Pendant la la périménopause -Le moment de la transition vers la ménopause- et le postménopause précoce les femmes ont un risque plus élevé de développer une dépression, cependant, de nouvelles recherches ont montré que suivre un traitement hormonal substitutif soulager les symptômes de la ménopause peut aider empêcher symptômes de dépression à ces stades de la vie féminine, aussi longtemps que la dose la plus faible est administrée et le moins longtemps possible.

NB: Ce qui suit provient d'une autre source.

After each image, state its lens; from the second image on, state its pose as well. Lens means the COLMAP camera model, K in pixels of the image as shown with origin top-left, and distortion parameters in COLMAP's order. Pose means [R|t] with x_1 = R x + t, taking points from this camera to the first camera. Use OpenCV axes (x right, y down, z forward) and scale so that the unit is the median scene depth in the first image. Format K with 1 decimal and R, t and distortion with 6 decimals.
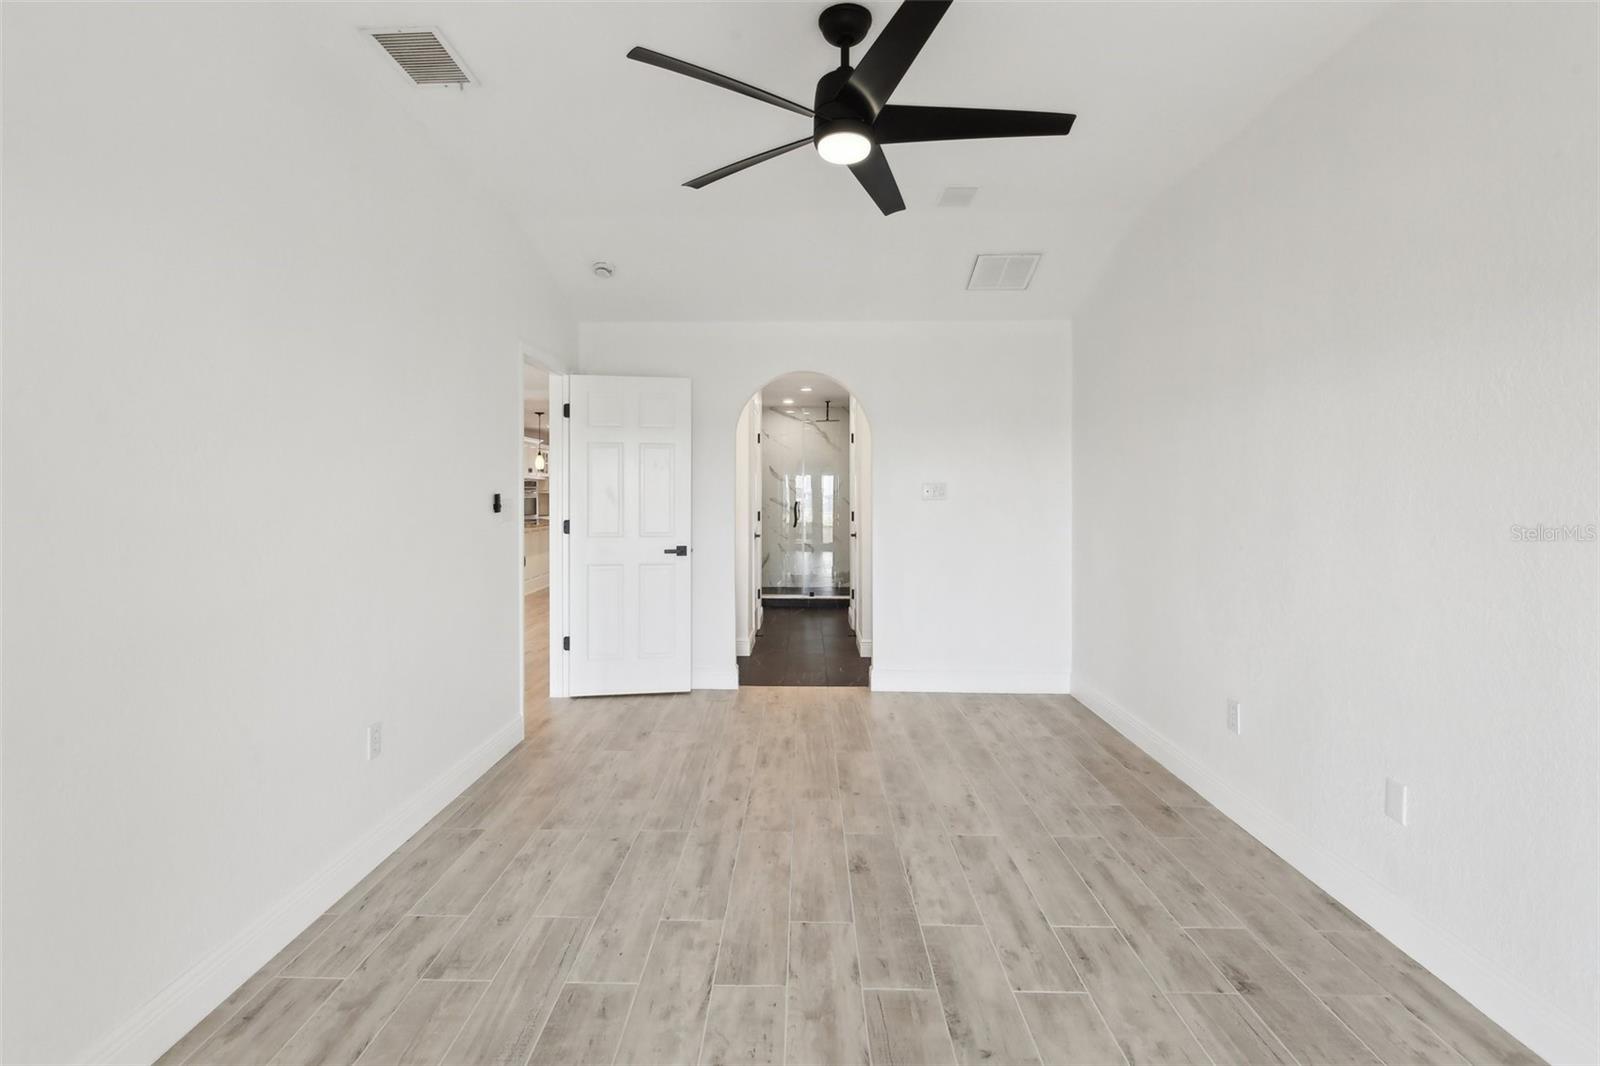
lens RADIAL K [[739.4, 0, 795.4], [0, 739.4, 532.0], [0, 0, 1]] dist [-0.005442, 0.001398]
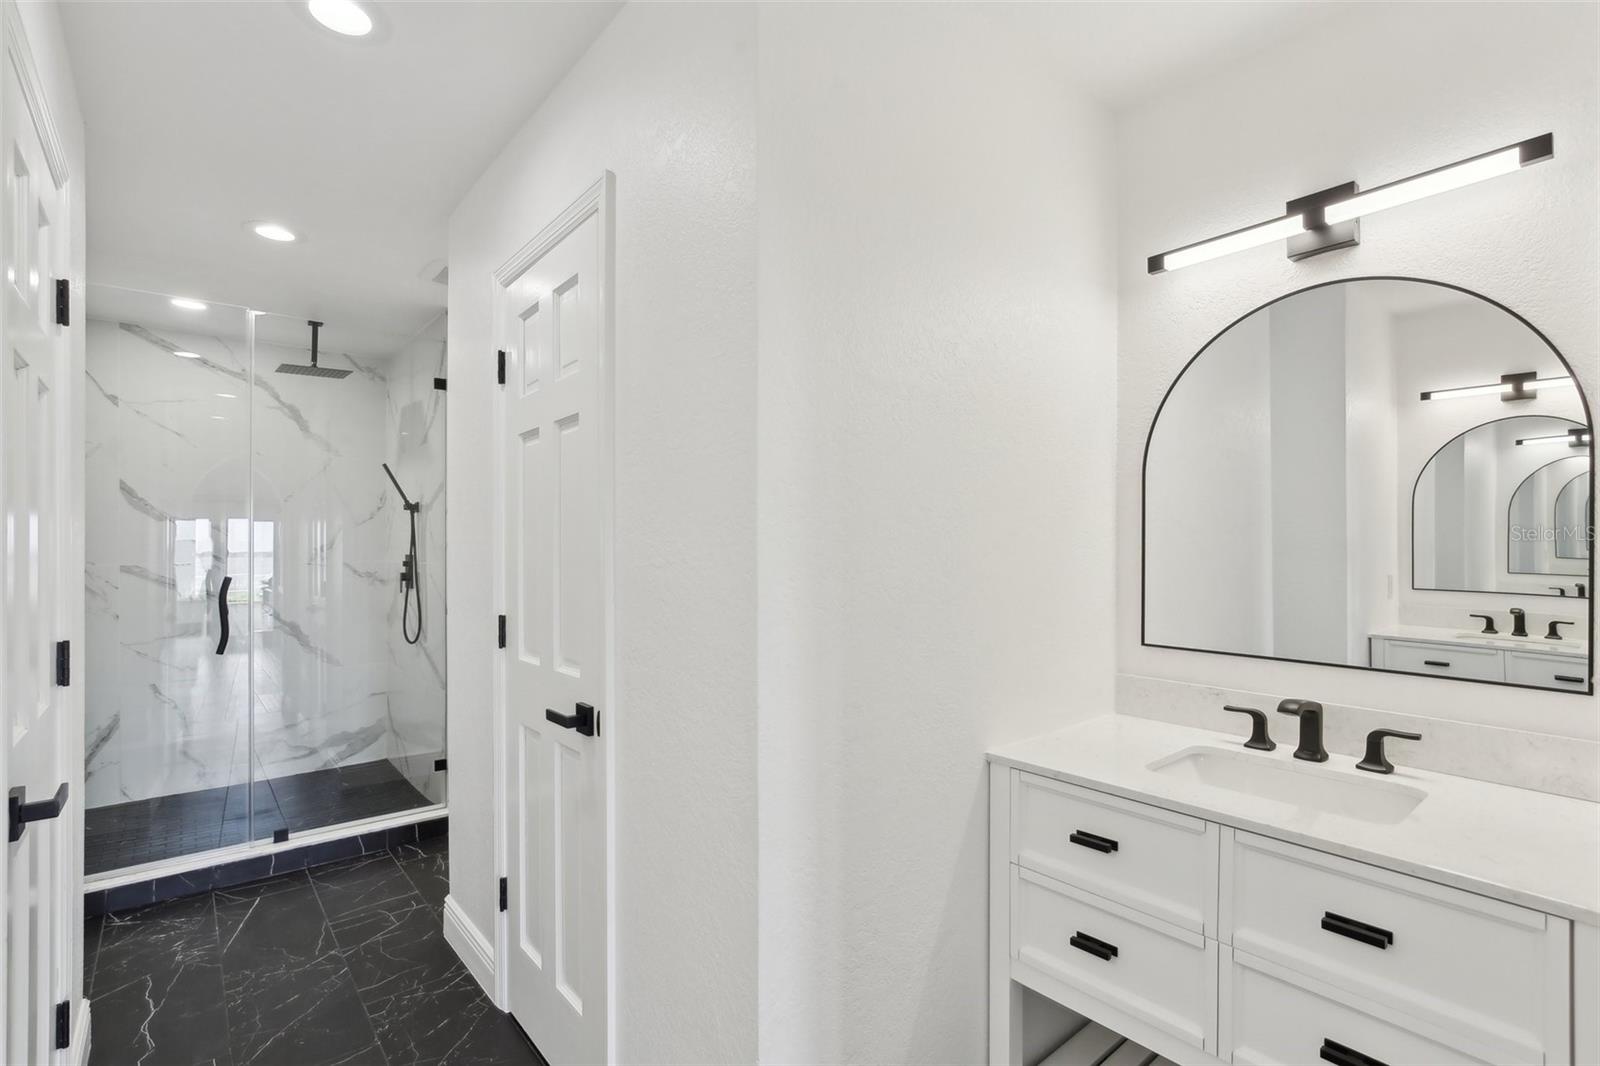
lens RADIAL K [[739.4, 0, 806.1], [0, 739.4, 530.2], [0, 0, 1]] dist [-0.005442, 0.001398]
pose [[0.757880, -0.008758, 0.652335, -0.015236], [0.036599, 0.998906, -0.029110, -0.041480], [-0.651367, 0.045937, 0.757371, 0.504333]]
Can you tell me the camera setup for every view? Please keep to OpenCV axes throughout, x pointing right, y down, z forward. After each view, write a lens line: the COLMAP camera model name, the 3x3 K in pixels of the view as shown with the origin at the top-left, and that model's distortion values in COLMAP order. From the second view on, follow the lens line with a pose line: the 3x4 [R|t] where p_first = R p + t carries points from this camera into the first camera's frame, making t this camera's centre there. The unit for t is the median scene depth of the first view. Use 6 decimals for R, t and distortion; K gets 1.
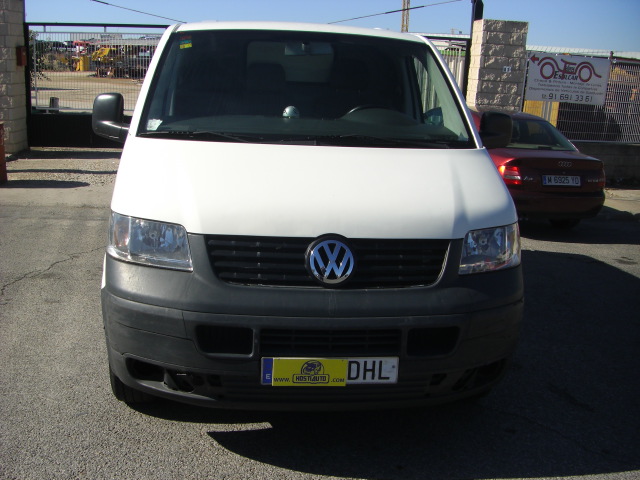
lens RADIAL K [[720.3, 0, 320.9], [0, 720.3, 238.2], [0, 0, 1]] dist [-0.147937, 0.000000]
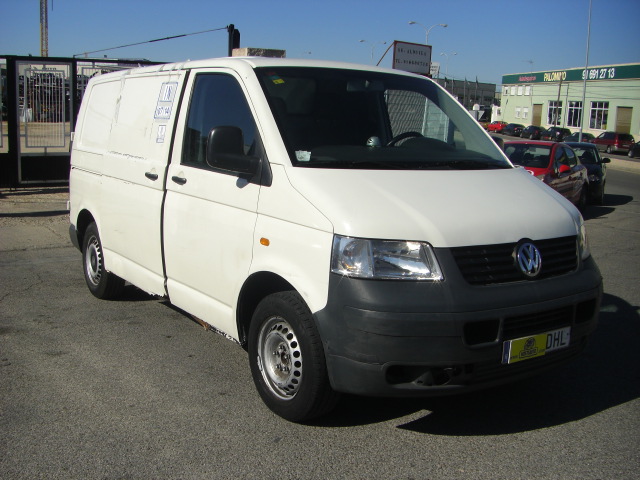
lens RADIAL K [[720.3, 0, 319.9], [0, 720.3, 246.9], [0, 0, 1]] dist [-0.147937, 0.000000]
pose [[0.880744, -0.092997, 0.464372, -0.891194], [0.101123, 0.994846, 0.007437, -0.036585], [-0.462671, 0.040409, 0.885609, 0.051640]]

Pendant la ménopause, les symptômes dépressifs sont deux à quatre fois plus fréquents chez les femmes, ce qui est attribué, entre autres facteurs, à augmentation de stress de la vie, renforcée par les bouffées de chaleur et les troubles du sommeil, et une vulnérabilité accrue à fluctuations hormonales. Par conséquent, dans le nouveau travail, qui a été publié dans JAMA Psychiatrie, et a été réalisée par des scientifiques de l’Université de Carlonia de New York à Chapel Hill (États-Unis), qui a analysé si l’hormonothérapie avait un effet quelconque sur le risque de dépression.

Pour cela, les chercheurs ont recruté 172 femmes âgées de 45 à 60 ans (bien que la moitié d'entre elles soient âgées de 51 ans ou plus), qui ne souffraient pas de dépression et qui étaient soit en période de périménopause ou de postménopause. au début de l'étude et au début de l'étude, ils ont été divisés en deux groupes, l'un recevant un patch placebo, tandis que l'autre groupe recevait des patchs apportant 0,1 mg par jour. oestrogène (estradiol).

Pendant la ménopause, les femmes ont deux à quatre fois plus de risques de présenter des symptômes dépressifs

Un traitement hormonal substitutif a été maintenu pendant un anet tous les trois mois, on administrait de la progestérone par voie orale aux participantes portant le timbre hormonal et des pilules placebo identiques à celles dont le timbre était un placebo, afin d'éviter un risque accru accru de cancer de l'endomètre associé à la thérapie estrogénique. En outre, toutes les femmes ont rempli un questionnaire pour évaluer l'apparition de symptômes dépressifs.

Demi-risque de dépression avec des timbres d'estradiol

La Dre Susan S. Girdler, du département de psychiatrie de l'Université de Caroline du Nord et l'une des auteurs de la recherche, a expliqué que 43 femmes (25%) avaient développé une dépression cliniquement significative tout au long de l'étude selon les scores obtenus au Centre pour les études épidémiologiques - échelle de dépression (CES-D), et que le risque de souffrir de ce trouble mental a été réduit de moitié chez les femmes recevant un traitement hormonal. Ainsi, dans le groupe placebo, 321,3% des participants ont obtenu au moins 16 points au CES-D, ce qui est arrivé à 17,3% de ceux qui ont suivi le traitement avec les timbres d'estradiol.

Les plus âgés avantages de l'hormonothérapie pour prévenir les symptômes dépressifs ont été observées chez les femmes qui avaient connu un plus grand nombre d'événements stressants et chez celles qui en étaient au début de la transition vers la ménopause. Le Dr Girdler a toutefois affirmé qu'il était nécessaire de confirmer les résultats des travaux dans de nouvelles études avant d'envisager l'utilisation d'un traitement hormonal pour prévenir les symptômes de la dépression à ce stade de la vie de la femme.

Le point sur les traitements hormonaux de la ménopause Gynécologie (Août 2019).